Supplied material.

***

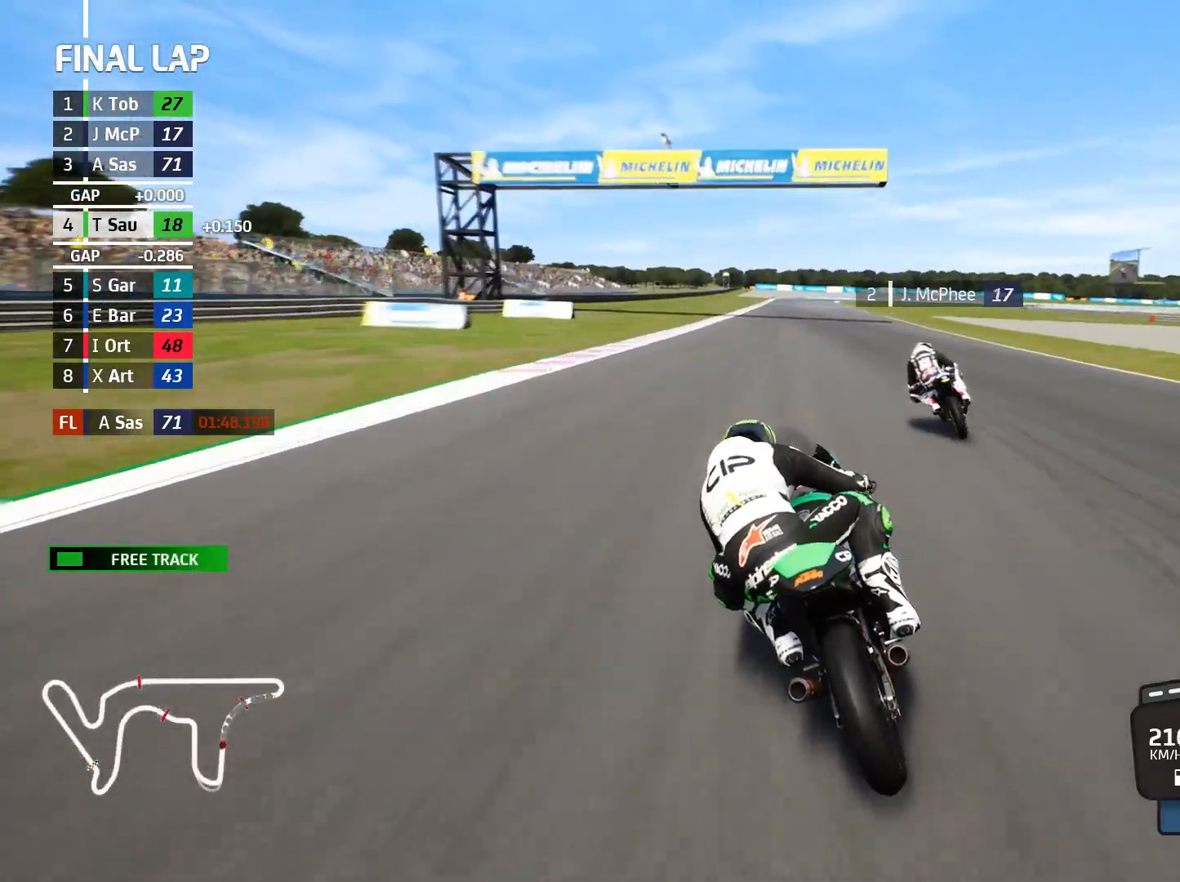
{"buttons": ["R2"], "left_stick": "left", "events": [[67, "left_stick", "left"], [200, "left_stick", "center"], [400, "left_stick", "left"]]}
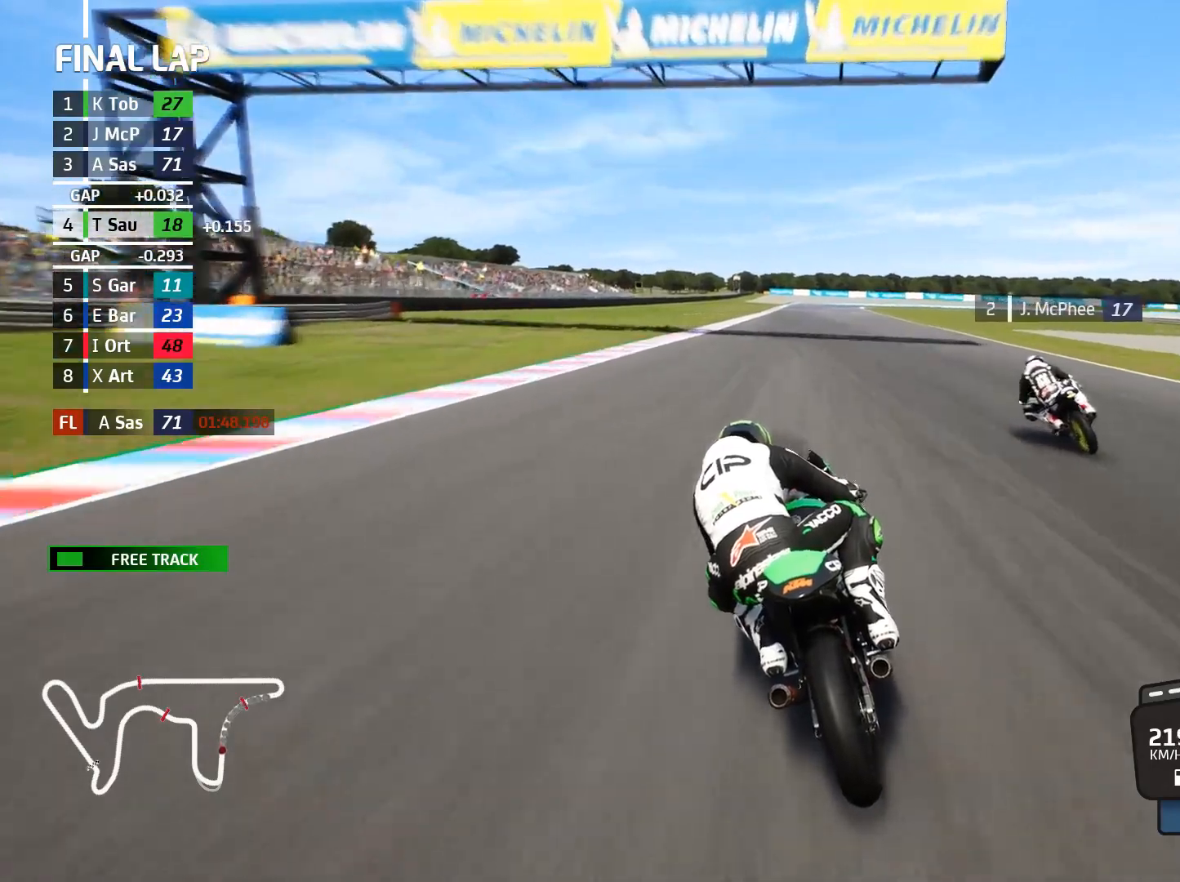
{"buttons": ["R2"], "left_stick": "left", "events": [[50, "left_stick", "center"], [433, "left_stick", "left"]]}
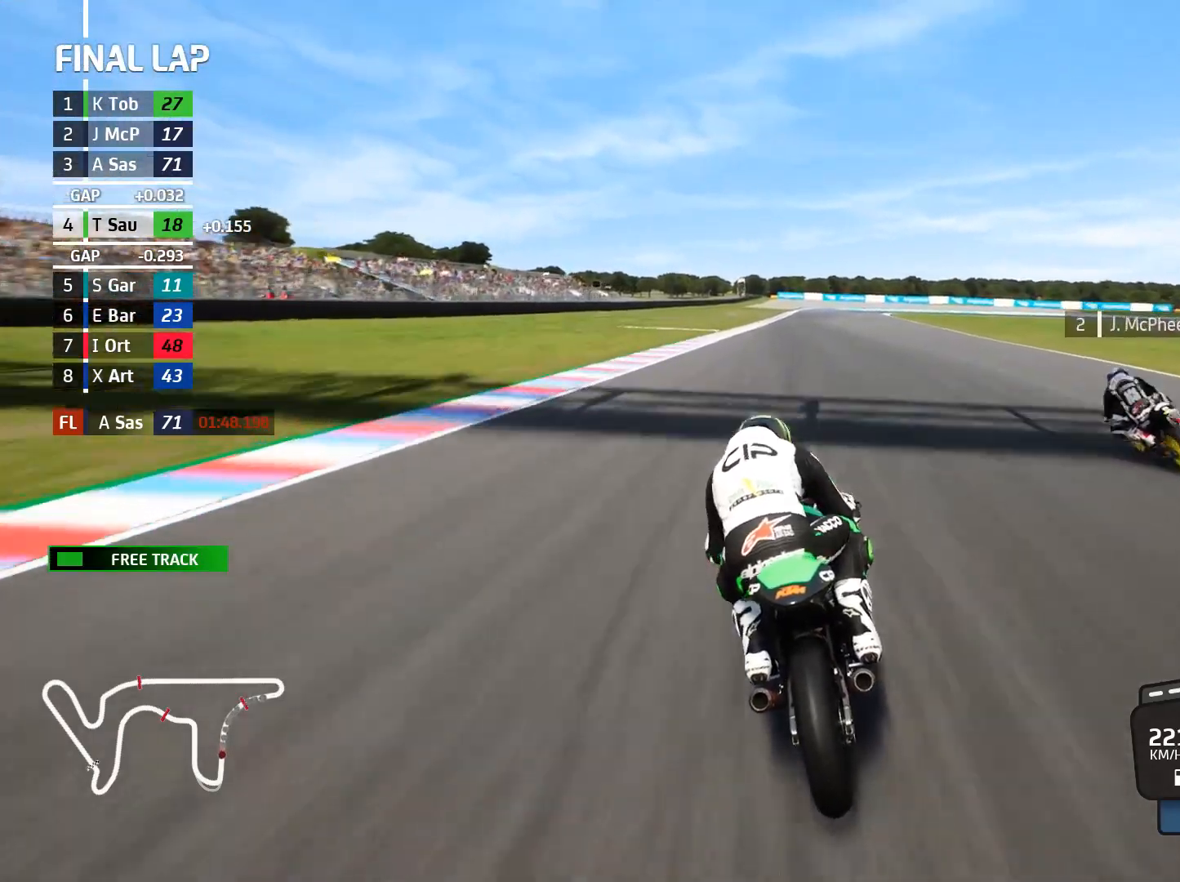
{"buttons": ["A", "X", "L2"], "left_stick": "right", "events": [[67, "left_stick", "center"], [133, "A", "down"], [150, "L2", "down"], [167, "R2", "up"], [167, "X", "down"], [200, "left_stick", "right"], [267, "X", "up"], [283, "left_stick", "center"], [450, "X", "down"], [483, "left_stick", "right"]]}
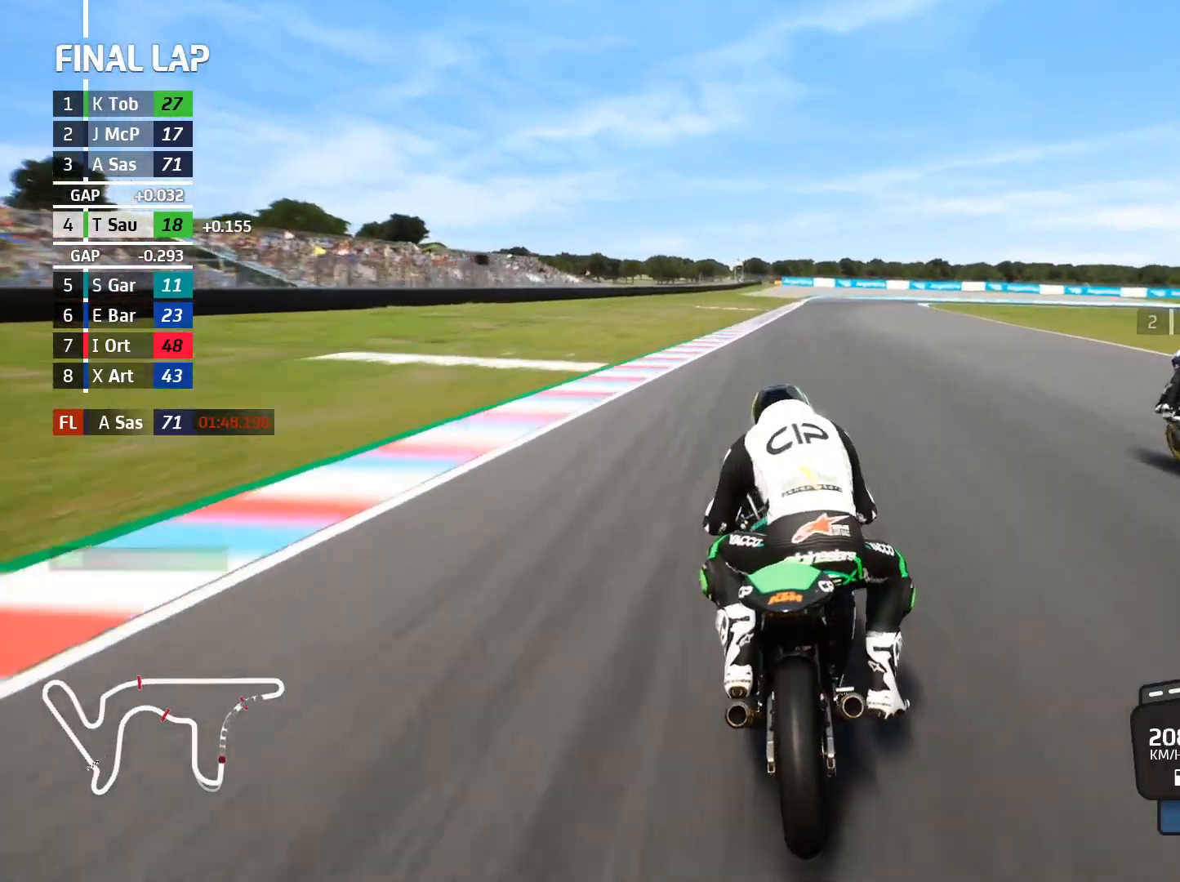
{"buttons": ["L2"], "left_stick": "right", "events": [[50, "X", "up"], [117, "left_stick", "center"], [200, "X", "down"], [233, "left_stick", "right"], [300, "X", "up"], [350, "A", "up"]]}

***

Activity.
In your reply, every line of the material should appear exactly as written, and no picture should.

Solution.
{"buttons": ["R2"], "left_stick": "left", "events": [[67, "left_stick", "left"], [200, "left_stick", "center"], [400, "left_stick", "left"]]}
{"buttons": ["R2"], "left_stick": "left", "events": [[50, "left_stick", "center"], [433, "left_stick", "left"]]}
{"buttons": ["A", "X", "L2"], "left_stick": "right", "events": [[67, "left_stick", "center"], [133, "A", "down"], [150, "L2", "down"], [167, "R2", "up"], [167, "X", "down"], [200, "left_stick", "right"], [267, "X", "up"], [283, "left_stick", "center"], [450, "X", "down"], [483, "left_stick", "right"]]}
{"buttons": ["L2"], "left_stick": "right", "events": [[50, "X", "up"], [117, "left_stick", "center"], [200, "X", "down"], [233, "left_stick", "right"], [300, "X", "up"], [350, "A", "up"]]}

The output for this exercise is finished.